Hi,
Recently a customer shared the following scenario with me. They have a DB layer which is comprised solely of stored procedures. They have 2 thin layers written on top of the DB layer:
As a replacement, I developed a POC on Apigee's HostedTarget itself and used that layer for connecting to the DB, massaging the data as well as exposing the API itself.
Is this a recommended practice? Or am I missing some gotchas here?
Eg: I realized somewhere during the POC that I cannot have multiple versions of the HostedTarget co-exist with variations in the base-path (unlike what is possible with standard Apigee api-proxies).

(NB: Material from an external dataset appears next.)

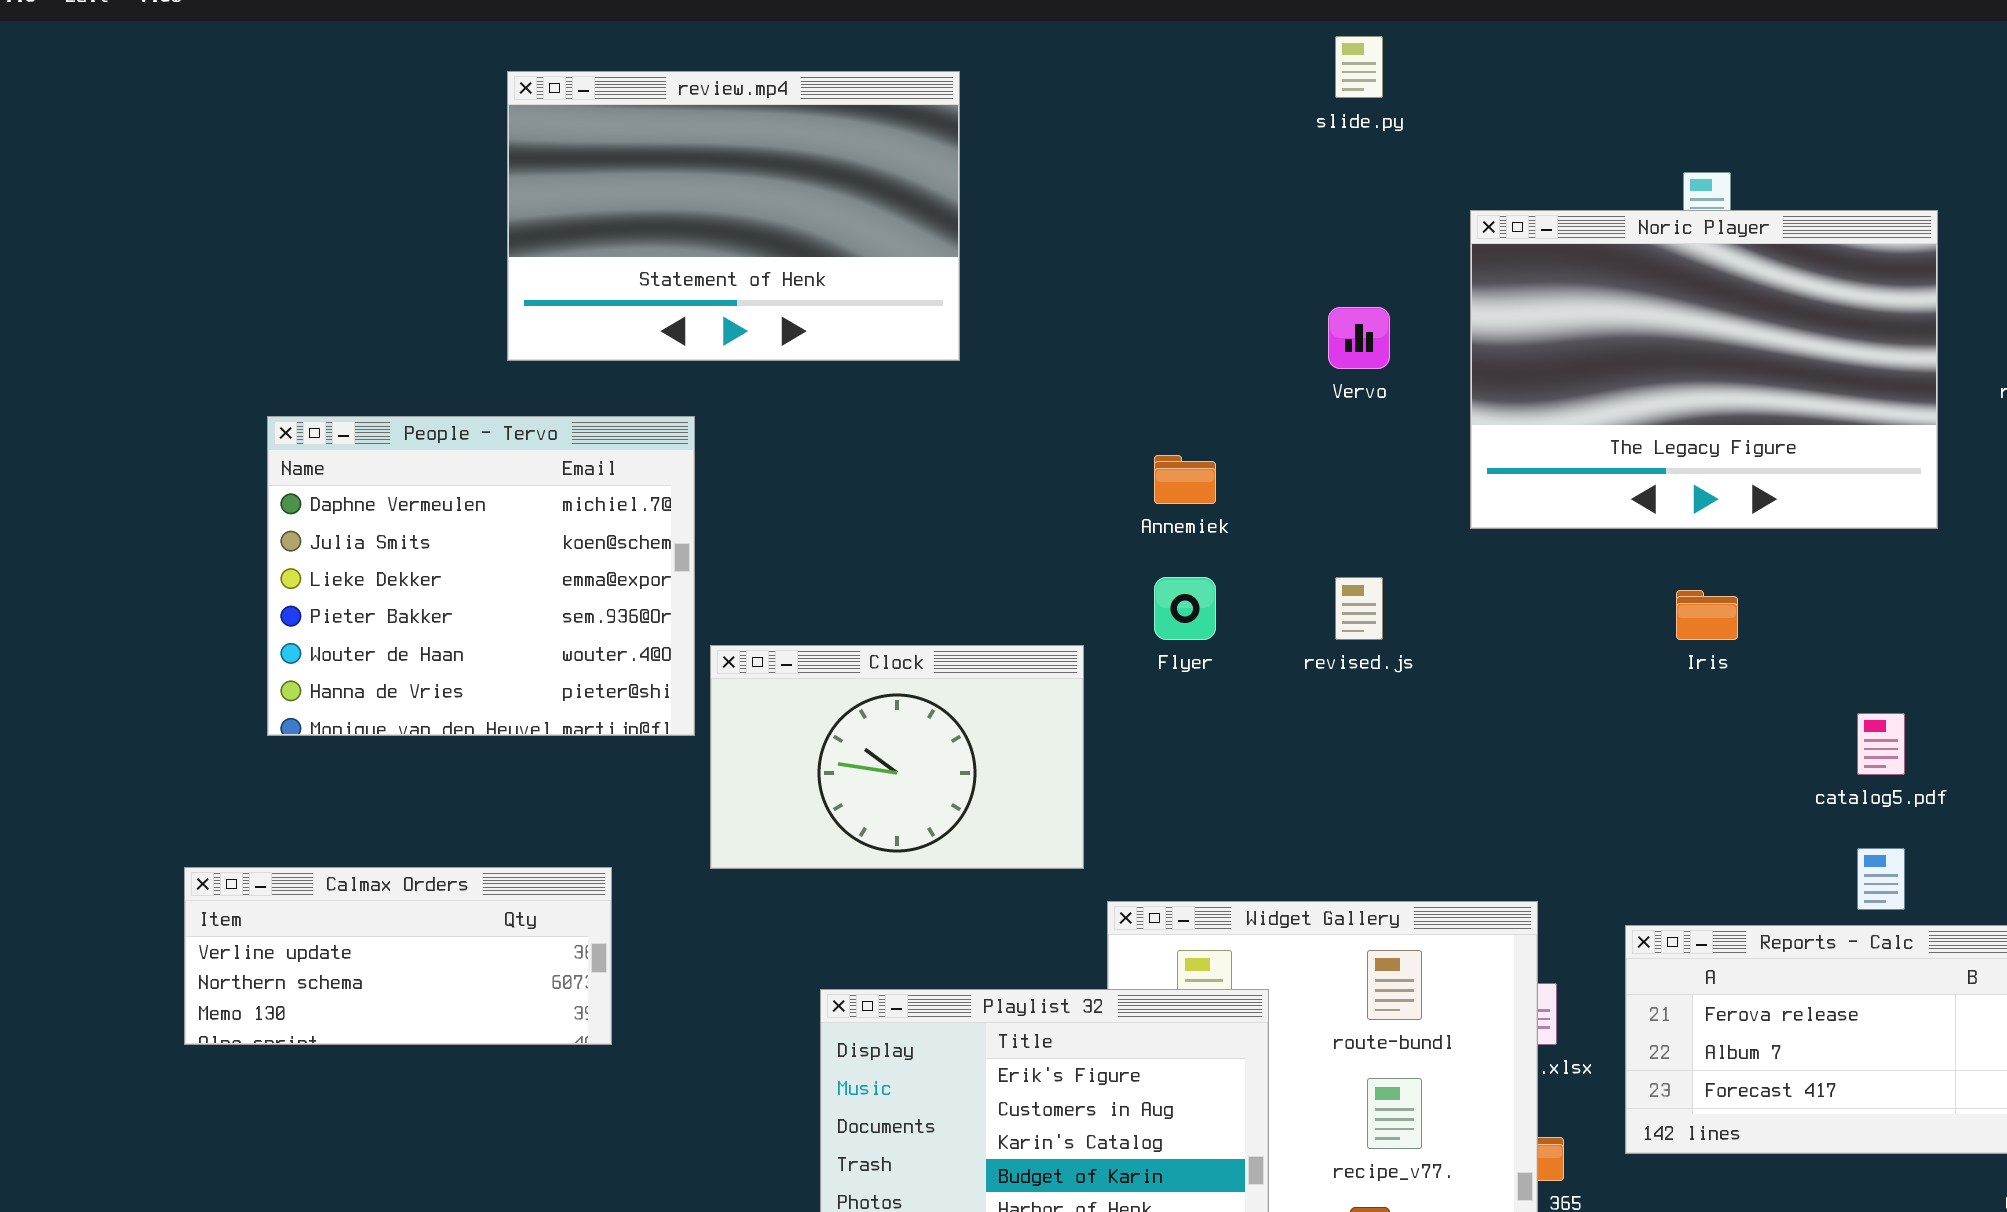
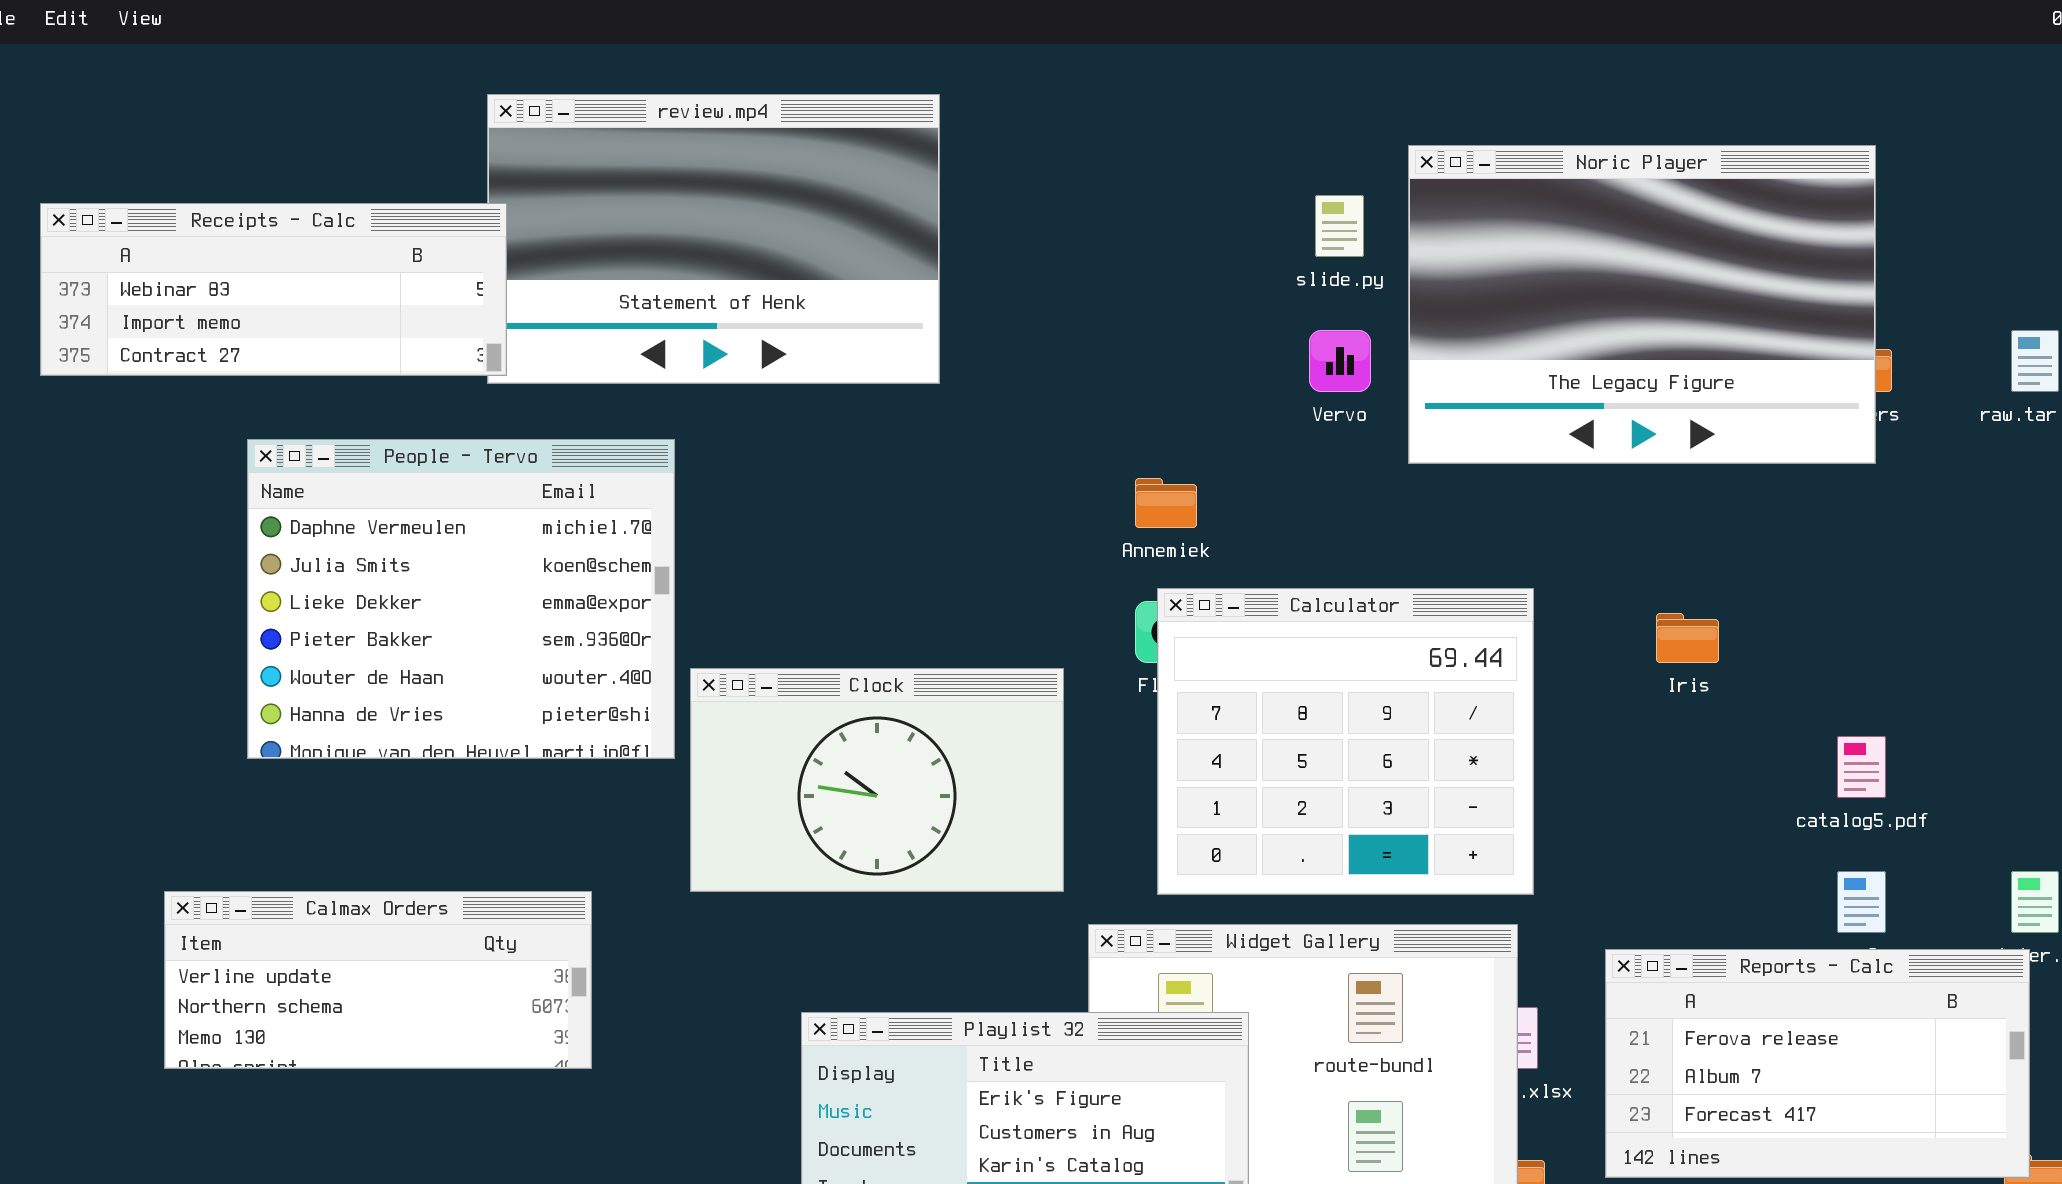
slide.py: [1335,36,1383,98] -> [1315,195,1364,257], moved
Receipts - Calc: none -> [40,203,507,376], opened
Noric Player: [1470,210,1938,529] -> [1408,145,1876,464], moved
Calculator: none -> [1157,588,1534,895], opened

Can't you connect to the backend API layer (2) from the proxy without a hosted target?
I could use Java callouts to fire the SPs on the DB from the apiproxy itself without using a HostedTarget. But for a variety of reasons I prefer not to use Java callouts unless there is a performance issue which I'm trying to solve.I could also use node.js from within the apiproxy, however as that is being deprecated I would rather not go that route.
Hence the queries:
With multiple revision/basepath deployment are you looking at versioning?
Alternatives,
Thanks @Siddharth Barahalikar for the response.
Versioning isn't really my primary use-case. I just wanted to know if there are any other such points that differ between normal api proxies and hosted targets.